Written problem A: Set down, word for word, the part of the review below that runs from "Overall Grade: ⭐️⭐️⭐️⭐️++" to "this town’s community.".
=== Extract to read ===
✍🏻 Professor Romance’s 4.5 ⭐️ Review: Ellie Kay’s No Whisk No Reward ✍🏻

Overall Grade: ⭐️⭐️⭐️⭐️++

Is it possible that someone in Green Valley, Tennessee, the hometown of Penny Reid’s the Winston Brothers could dislike them? If you’ve read any of Penny Reid’s books set in this fictional town, about the only people who are not fans of the brothers are the Iron Wraiths. To a certain degree, they don’t really count as they exist on the periphery of the civilized community. As we find in Ellie Kay’s newest book, No Whisk No Reward, there is someone who detests the Winston Brothers. And his choices have placed him outside of this town’s community.

I need to be honest. I wish I could go to Green Valley and visit the Donner Bakery. I’m not one for sweets, yet there is something perpetually welcoming about this place that makes me think I could be friends with someone like Jennifer Sylvester-Winston. In reading Ellie Kay’s story, this feeling grew exponentially because this story, above anything else, shows the power of a community of women.
===
Written problem B: Rewrite the records from the line with "name author: (Millsp.) K.R. Robertson" through the end of the records, replacing "determined by" with "identified by" and leaving all else unchanged.
=== Given data ===
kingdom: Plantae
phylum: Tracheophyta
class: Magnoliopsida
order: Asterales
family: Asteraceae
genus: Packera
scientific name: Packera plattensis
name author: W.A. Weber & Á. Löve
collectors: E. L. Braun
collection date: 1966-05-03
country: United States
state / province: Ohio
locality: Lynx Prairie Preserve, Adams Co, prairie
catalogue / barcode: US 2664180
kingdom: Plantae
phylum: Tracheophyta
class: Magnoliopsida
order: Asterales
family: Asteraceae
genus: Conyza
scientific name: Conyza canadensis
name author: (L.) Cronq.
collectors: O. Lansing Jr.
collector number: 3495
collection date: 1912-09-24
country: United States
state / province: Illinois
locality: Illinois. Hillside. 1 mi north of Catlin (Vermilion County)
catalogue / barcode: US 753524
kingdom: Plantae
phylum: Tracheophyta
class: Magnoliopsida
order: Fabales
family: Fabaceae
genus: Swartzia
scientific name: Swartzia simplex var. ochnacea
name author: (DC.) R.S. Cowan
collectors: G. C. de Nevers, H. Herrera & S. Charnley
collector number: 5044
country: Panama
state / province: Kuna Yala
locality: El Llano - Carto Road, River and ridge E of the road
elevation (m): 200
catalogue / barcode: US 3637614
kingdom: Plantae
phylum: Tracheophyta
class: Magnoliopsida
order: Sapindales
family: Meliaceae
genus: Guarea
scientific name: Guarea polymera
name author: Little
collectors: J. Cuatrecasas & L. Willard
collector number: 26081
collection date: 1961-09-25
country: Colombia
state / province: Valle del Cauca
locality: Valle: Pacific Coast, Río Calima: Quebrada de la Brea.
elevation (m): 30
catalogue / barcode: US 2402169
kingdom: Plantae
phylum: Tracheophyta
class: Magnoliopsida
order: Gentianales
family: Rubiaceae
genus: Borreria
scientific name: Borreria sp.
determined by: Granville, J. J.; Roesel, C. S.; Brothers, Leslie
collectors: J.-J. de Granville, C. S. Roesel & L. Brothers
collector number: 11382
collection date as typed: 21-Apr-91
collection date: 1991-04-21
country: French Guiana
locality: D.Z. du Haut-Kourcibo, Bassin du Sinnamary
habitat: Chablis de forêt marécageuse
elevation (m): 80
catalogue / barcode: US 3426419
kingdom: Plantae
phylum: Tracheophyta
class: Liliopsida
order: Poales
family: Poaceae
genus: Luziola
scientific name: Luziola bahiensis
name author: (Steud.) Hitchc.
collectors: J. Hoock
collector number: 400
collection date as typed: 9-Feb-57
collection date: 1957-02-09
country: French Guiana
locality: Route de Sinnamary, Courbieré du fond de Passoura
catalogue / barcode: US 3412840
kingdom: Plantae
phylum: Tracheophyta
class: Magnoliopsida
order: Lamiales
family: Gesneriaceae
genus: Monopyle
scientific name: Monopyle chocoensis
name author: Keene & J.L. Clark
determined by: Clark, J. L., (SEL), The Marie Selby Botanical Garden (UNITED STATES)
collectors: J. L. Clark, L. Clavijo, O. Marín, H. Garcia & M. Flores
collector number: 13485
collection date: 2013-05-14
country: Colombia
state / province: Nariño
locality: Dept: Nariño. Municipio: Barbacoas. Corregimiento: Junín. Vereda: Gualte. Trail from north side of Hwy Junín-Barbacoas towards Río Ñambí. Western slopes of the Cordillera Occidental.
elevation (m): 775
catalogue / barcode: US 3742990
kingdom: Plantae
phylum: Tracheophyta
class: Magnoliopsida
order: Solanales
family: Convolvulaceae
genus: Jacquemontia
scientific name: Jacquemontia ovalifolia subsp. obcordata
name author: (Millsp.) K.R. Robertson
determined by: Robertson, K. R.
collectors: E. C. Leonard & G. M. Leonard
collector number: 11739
===
Written response A:
Overall Grade: ⭐️⭐️⭐️⭐️++

Is it possible that someone in Green Valley, Tennessee, the hometown of Penny Reid’s the Winston Brothers could dislike them? If you’ve read any of Penny Reid’s books set in this fictional town, about the only people who are not fans of the brothers are the Iron Wraiths. To a certain degree, they don’t really count as they exist on the periphery of the civilized community. As we find in Ellie Kay’s newest book, No Whisk No Reward, there is someone who detests the Winston Brothers. And his choices have placed him outside of this town’s community.

Written response B:
name author: (Millsp.) K.R. Robertson
identified by: Robertson, K. R.
collectors: E. C. Leonard & G. M. Leonard
collector number: 11739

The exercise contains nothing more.